You will also find the executable version of Coco/R and batch files for running it, frame files, and various sample data, code and the Parva grammar, contained in files with extensions like

*.ATG, Examples\*.PAV
As usual, you can use the CMAKE command to rebuild the compiler, and a command like Parva EG.PAV to run it.

You should attempt all of Tasks 2 through 13. Perfect answers to these would earn you a mark of 100% for this prac. Bonus marks can be earned for attempting any or all of Tasks 14 through 17. You are urged to do these - more for the insight they will give you in preparing for the final examination than for the marks!

Task 2 - Use of the debugging and other pragmas

We have already commented on the $D+ pragma. How would you add to the system so that one would have to use a similar pragma or command line option if one wanted to obtain the assembler code file - so that the ".COD" file with the assembler code listing would only be produced if it were really needed?

The suggested pragmas would be (included in the source being compiled):

$C+ /* Request that the .COD file be produced */
$C- /* Request that the .COD file not be produced */

while the effect of $C+ might more usefully be achieved by using the compiler with a command like

Parva Myprog.pav -c (produce .COD file)
Parva Myprog.pav -c -l (produce .COD file and merge error messages)
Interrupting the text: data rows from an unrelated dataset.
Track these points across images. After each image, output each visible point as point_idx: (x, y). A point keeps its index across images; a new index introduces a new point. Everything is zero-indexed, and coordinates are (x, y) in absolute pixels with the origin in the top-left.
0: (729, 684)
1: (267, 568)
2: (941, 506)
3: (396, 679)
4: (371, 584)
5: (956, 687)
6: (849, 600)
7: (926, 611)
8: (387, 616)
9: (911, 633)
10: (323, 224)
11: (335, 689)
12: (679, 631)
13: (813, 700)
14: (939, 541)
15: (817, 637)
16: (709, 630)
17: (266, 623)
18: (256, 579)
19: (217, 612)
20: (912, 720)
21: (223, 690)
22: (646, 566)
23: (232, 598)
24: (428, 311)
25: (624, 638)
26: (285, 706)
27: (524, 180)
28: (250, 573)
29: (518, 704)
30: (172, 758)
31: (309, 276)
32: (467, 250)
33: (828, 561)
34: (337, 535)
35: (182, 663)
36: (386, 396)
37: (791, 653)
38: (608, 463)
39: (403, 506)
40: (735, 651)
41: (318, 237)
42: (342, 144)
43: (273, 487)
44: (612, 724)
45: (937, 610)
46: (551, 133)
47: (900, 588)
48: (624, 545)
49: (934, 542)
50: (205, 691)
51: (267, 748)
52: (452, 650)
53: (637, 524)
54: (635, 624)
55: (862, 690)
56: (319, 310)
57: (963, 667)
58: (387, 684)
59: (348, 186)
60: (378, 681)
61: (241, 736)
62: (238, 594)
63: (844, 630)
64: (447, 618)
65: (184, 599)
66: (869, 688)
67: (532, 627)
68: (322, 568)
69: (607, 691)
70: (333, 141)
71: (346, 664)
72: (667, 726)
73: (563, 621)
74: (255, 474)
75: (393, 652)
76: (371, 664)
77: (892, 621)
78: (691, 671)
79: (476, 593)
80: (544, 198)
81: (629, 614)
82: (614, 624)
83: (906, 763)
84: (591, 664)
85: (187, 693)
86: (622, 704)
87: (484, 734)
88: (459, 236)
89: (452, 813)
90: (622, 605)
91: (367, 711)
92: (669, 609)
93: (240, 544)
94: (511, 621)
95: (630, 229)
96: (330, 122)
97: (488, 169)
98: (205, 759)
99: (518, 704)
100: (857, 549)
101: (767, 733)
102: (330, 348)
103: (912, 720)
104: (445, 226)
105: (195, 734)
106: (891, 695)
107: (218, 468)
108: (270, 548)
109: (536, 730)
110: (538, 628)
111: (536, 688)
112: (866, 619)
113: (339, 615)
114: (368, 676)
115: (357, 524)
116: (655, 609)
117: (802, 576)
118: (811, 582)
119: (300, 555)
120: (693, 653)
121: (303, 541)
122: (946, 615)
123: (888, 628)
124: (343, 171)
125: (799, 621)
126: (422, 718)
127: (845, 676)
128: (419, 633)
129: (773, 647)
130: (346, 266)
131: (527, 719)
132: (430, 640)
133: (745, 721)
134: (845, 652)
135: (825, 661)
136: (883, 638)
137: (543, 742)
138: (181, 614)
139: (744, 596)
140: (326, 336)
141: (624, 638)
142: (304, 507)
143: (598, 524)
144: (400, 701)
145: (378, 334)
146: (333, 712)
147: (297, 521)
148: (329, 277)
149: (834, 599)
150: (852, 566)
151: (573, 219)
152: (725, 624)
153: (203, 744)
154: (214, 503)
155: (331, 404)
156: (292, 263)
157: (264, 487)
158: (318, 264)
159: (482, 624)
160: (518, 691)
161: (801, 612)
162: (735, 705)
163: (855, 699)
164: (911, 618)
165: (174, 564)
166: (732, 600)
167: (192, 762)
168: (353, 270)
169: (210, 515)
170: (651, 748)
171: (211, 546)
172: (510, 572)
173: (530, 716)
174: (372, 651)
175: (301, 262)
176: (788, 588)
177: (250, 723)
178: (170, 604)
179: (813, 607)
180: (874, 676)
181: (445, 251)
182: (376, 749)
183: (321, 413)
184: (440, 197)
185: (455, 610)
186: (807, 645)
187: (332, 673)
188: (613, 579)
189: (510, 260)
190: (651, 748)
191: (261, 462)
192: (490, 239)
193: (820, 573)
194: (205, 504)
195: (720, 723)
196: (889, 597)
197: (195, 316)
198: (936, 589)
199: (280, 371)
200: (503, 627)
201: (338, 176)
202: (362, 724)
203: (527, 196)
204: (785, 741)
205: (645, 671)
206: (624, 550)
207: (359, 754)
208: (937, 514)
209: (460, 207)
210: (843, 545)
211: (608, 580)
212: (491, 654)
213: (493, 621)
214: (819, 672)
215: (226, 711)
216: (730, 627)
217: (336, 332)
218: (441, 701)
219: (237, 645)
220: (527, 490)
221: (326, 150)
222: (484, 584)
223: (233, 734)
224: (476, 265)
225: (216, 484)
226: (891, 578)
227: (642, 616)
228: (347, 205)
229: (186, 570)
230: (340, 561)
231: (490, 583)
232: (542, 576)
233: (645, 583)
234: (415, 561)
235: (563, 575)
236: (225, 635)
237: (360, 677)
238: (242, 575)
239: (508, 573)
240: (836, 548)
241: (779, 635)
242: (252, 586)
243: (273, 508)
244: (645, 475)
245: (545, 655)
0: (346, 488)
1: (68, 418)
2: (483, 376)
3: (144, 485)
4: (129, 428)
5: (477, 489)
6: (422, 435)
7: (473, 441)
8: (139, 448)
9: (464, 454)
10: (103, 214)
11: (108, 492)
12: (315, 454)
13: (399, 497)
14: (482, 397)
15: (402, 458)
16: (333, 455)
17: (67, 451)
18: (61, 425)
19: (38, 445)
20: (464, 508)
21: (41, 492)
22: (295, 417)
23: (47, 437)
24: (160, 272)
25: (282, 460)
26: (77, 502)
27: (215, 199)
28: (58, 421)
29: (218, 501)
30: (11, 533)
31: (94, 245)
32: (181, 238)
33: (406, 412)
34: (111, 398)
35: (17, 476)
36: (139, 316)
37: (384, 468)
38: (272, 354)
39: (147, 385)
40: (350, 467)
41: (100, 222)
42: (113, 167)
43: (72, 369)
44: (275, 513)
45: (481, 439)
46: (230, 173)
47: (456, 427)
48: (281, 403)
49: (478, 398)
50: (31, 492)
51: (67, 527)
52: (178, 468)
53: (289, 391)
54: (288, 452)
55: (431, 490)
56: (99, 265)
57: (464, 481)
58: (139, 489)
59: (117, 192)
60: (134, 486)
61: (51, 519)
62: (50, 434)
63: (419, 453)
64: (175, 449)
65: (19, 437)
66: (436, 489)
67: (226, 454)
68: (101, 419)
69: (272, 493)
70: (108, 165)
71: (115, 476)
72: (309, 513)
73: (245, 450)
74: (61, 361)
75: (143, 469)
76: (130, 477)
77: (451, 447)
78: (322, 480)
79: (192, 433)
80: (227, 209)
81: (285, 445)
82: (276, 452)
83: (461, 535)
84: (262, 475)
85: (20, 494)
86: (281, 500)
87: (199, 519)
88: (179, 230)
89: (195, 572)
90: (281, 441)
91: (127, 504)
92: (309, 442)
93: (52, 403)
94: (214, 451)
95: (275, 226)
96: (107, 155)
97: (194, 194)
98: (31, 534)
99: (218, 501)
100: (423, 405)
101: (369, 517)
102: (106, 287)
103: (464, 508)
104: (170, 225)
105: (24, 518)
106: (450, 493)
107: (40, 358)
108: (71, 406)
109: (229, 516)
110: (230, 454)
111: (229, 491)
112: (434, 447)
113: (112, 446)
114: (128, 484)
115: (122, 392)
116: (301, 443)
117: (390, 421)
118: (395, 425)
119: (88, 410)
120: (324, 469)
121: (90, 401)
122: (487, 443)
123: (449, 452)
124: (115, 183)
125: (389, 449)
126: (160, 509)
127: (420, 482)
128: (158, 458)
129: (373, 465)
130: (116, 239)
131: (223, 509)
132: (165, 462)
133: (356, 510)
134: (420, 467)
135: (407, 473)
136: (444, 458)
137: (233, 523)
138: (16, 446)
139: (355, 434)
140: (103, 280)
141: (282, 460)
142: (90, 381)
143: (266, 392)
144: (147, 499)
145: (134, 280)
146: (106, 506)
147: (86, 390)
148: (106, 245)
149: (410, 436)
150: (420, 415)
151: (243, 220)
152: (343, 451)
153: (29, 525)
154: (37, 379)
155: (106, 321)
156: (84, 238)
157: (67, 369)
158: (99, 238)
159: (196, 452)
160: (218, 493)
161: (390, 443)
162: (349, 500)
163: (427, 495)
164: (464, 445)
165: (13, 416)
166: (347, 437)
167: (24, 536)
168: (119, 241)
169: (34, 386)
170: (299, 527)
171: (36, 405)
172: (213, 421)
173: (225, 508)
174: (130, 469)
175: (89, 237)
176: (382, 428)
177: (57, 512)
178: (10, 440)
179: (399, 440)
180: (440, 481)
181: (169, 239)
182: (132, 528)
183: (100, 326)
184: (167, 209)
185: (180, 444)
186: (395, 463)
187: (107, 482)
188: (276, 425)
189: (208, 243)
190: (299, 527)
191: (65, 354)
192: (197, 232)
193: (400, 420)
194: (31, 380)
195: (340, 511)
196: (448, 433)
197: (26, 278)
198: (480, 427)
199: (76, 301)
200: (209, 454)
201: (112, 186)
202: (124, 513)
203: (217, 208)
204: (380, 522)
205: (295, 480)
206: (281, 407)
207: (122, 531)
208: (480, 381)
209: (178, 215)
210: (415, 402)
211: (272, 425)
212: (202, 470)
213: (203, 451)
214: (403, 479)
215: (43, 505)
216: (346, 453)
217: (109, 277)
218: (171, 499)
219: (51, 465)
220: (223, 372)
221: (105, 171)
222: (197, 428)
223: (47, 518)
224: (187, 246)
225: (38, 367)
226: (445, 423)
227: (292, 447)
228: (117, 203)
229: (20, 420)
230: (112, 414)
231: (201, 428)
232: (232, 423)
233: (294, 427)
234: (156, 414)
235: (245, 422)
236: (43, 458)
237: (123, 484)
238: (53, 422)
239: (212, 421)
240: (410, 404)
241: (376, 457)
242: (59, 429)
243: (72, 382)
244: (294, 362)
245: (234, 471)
Other useful debugging aids are provided by the $ST pragma, which will list out the current symbol table. Two more are the $SD and $HD pragmas, which will generate debugging code that wiill display the state of the run- time stack area and the runtime heap area at the point where they were encountered in the source code. Modify the system so that these are also dependent on the state of the $D pragma. In other words, the stack dumping code would only be generated when in debug mode - much of the time you are testing your compiler you will probably be working in "debugging" mode, I expect.

Hint: These additions are almost trivially easy. You will also need to look at (and modify) the Parva.frame file, which is used as the basis for constructing the compiler proper (see page 140).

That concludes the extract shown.